Horav Gamliel Rabinowitz, Shlita, offers an insightful explanation. The Torah alludes to us that, even when one is married and a father to his own children, he is (still) the son of his father. He must remember to honor his father. “Fatherhood” does not divert one from “sonhood.” Furthermore, one should not forget the lessons and traditions of his youth. If he wants his son to follow his lessons, he must follow those his father has bequeathed to him.
One aspect of kibbud av v’eim we often seem to gloss over is the honor we must give our parents once they have passed from their earthly abode. The Kedushas Levi (m’Berditchev) was very stringent concerning aveilim, mourners, who are supposed to daven from the amud, lead the services, during their first year of mourning for a parent. He insisted that they recite kaddish at the appropriate place in davening. He explained that the souls of the departed benefit greatly from the positive spiritual activities of their children. Indeed, everything a child does affects the soul of his/her parent. Even if a son does not explicitly state that he is performing the mitzvah l’iluy nishmos his parents, it is automatically considered to be so. If one wants his activity to be counted on behalf of someone else, however, he must explicitly say the name of the deceased whose memory he is honoring.
I cite an incredible Pele Yoetz of which we should all avail ourselves. I will present parts of it with a free translation. “The principal way of honoring parents is after their death (Kiddushin 31b). One should do everything possible to bring pleasure to his parent’s soul every single day without fail. Not like so many ignoramuses who remember their parents only on their yahrzeit with a kaddish, a little tzedakah, or some Torah study. Woe is to those parents who expect their children to redeem them and elevate them because those children are doing practically nothing, and whatever they do is insignificant… instead, it is proper for a son to have his father’s image seared in his mind’s eye and imagine that his father is screaming at him bitterly from amid a burning flame, saying, ‘My son, my beloved, I beg you, save me from the sword hovering above my soul…’” The author goes on passionately exhorting everyone never to forget about their parents, even for one moment.
The Chida, zl (Kikar L’Eden, Likutim 5), writes that every tefillah and mitzvah, every word of Torah studied and every chiddush, original, innovative Torah thought, bestow reward on one’s parent as if they themselves had performed it… “As, in this way, he fulfills the mitzvah of honoring one’s parents more than any honor that he showed them in this world, and he will be a source of nachas for them.”

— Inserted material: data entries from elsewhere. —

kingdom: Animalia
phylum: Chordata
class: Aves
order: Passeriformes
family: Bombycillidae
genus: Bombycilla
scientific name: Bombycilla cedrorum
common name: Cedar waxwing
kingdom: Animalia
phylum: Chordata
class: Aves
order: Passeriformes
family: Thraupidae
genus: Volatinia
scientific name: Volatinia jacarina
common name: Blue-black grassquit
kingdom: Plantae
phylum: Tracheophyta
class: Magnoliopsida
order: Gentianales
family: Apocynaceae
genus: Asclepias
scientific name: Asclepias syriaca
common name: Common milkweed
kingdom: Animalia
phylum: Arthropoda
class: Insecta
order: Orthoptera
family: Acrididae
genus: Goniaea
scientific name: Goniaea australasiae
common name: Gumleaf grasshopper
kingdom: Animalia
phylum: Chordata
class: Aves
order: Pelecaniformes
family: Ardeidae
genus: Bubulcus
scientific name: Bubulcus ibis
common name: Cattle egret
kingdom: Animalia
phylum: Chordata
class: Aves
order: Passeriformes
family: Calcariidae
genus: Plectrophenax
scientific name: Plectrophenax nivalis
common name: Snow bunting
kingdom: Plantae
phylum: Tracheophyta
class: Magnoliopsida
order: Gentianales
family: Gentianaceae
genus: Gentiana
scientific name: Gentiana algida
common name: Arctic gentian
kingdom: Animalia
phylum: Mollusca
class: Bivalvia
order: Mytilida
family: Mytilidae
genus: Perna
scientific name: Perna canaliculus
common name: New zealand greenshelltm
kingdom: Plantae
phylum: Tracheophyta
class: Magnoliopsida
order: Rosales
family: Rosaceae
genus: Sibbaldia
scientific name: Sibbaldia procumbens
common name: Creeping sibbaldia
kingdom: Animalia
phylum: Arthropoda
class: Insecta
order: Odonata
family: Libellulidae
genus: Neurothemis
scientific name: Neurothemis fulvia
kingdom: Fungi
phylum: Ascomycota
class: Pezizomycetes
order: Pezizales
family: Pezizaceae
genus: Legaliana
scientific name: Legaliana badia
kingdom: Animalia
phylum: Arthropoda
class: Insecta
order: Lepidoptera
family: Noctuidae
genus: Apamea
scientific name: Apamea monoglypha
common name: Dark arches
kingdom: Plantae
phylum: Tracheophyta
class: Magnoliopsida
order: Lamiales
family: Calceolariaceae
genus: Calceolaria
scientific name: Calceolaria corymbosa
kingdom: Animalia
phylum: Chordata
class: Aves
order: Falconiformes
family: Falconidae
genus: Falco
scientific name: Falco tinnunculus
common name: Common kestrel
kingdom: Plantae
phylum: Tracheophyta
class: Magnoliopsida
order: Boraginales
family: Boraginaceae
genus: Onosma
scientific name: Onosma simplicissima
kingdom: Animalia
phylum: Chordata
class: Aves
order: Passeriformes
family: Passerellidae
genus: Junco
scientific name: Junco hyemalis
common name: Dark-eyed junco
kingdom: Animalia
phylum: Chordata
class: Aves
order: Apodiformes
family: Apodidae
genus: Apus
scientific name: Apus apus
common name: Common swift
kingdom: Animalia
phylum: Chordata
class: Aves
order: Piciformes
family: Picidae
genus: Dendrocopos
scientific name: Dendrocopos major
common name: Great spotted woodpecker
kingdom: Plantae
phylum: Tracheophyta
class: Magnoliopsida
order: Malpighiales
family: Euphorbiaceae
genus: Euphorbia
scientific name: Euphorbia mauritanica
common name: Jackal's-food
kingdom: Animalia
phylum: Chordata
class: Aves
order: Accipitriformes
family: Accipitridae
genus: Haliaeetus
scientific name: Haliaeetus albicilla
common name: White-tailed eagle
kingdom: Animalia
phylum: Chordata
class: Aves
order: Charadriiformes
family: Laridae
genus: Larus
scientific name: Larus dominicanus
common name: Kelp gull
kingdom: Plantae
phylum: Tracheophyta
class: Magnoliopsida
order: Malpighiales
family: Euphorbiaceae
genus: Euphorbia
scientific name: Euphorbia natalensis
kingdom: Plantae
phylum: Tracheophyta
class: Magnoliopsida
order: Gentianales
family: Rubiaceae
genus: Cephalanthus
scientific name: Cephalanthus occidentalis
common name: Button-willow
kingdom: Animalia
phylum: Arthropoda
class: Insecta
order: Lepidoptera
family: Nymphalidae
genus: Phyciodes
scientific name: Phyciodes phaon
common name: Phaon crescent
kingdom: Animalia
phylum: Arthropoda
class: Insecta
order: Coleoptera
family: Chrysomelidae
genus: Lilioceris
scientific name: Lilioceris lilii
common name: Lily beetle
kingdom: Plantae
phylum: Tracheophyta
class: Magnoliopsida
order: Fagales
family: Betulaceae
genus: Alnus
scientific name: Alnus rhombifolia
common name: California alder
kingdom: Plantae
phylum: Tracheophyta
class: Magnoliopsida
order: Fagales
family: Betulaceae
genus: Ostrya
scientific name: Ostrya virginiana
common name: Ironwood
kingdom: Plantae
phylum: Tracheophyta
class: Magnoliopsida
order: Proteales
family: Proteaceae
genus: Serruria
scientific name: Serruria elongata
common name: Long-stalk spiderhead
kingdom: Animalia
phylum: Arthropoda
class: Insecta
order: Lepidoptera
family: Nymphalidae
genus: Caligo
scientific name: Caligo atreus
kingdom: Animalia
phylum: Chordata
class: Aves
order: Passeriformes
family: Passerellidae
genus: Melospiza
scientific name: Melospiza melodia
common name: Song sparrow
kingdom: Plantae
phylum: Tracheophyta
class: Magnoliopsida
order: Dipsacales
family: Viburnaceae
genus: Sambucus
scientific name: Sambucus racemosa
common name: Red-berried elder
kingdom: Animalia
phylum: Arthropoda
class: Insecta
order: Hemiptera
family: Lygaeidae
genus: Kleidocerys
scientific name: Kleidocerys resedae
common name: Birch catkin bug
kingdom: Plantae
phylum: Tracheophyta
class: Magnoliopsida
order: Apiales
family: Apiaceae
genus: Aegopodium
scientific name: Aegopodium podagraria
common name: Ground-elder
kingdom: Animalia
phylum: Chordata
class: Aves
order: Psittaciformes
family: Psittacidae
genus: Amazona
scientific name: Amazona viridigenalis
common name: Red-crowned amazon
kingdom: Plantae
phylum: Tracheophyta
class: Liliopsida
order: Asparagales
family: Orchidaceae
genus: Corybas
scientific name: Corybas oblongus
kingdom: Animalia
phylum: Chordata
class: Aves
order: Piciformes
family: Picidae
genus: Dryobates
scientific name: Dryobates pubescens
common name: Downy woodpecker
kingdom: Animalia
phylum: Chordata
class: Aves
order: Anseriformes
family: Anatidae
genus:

The Minchas Elazar (Munkatch) writes: “One should recite the phrase, HaRachaman Hu yevareich es avi mori v’imi morasi, ‘May He bless my father, my teacher… and my mother, my teacher,’ even if he is not presently sitting at their table.” The Sefer Darkei Chaim v’Shalom writes that one should continue reciting this phrase even after his parents have passed on, for they require a blessing even in their Heavenly repose. Rebbetzin Zilberstein, A.H., daughter of Horav Yosef Shalom Eliyashiv, zl, and wife of Horav Yitzchak Zilberstein, Shlita, made a point to eat a piece of bread daily in order to bentch and say the above phrase: Ha’Rachamon. She explained that she lived in Bnei Brak, and her elderly parents lived in Yerushalayim. It was very difficult to travel back and forth daily. As a result, she was missing out on the mitzvah of kibbud av v’eim. She felt that by, reciting the Ha’Rachamon every day, she was honoring her parents – so she ate bread.